Please restate the records below verbatim, omitting every image they hold.

-------------------------

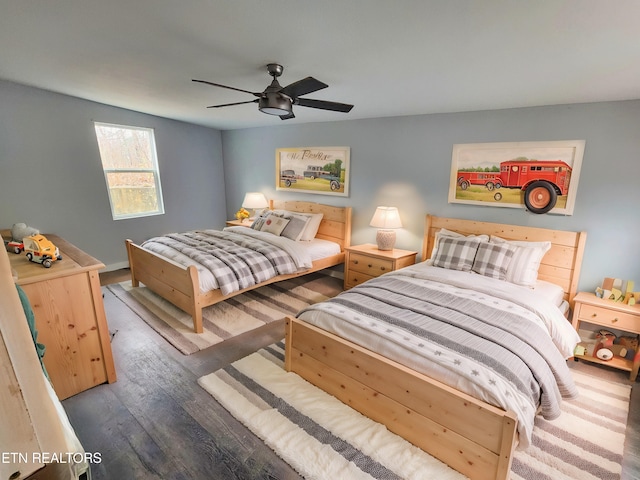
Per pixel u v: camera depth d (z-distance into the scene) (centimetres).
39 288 192
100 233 443
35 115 370
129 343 278
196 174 549
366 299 236
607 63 182
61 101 386
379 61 206
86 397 213
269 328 310
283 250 370
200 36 186
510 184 304
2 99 348
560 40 160
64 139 395
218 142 579
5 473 39
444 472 162
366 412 197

-------------------------

• Completed task
Per pixel u v: camera depth d (z-distance into the scene) (centimetres).
39 288 192
100 233 443
35 115 370
129 343 278
196 174 549
366 299 236
607 63 182
61 101 386
379 61 206
86 397 213
269 328 310
283 250 370
200 36 186
510 184 304
2 99 348
560 40 160
64 139 395
218 142 579
5 473 39
444 472 162
366 412 197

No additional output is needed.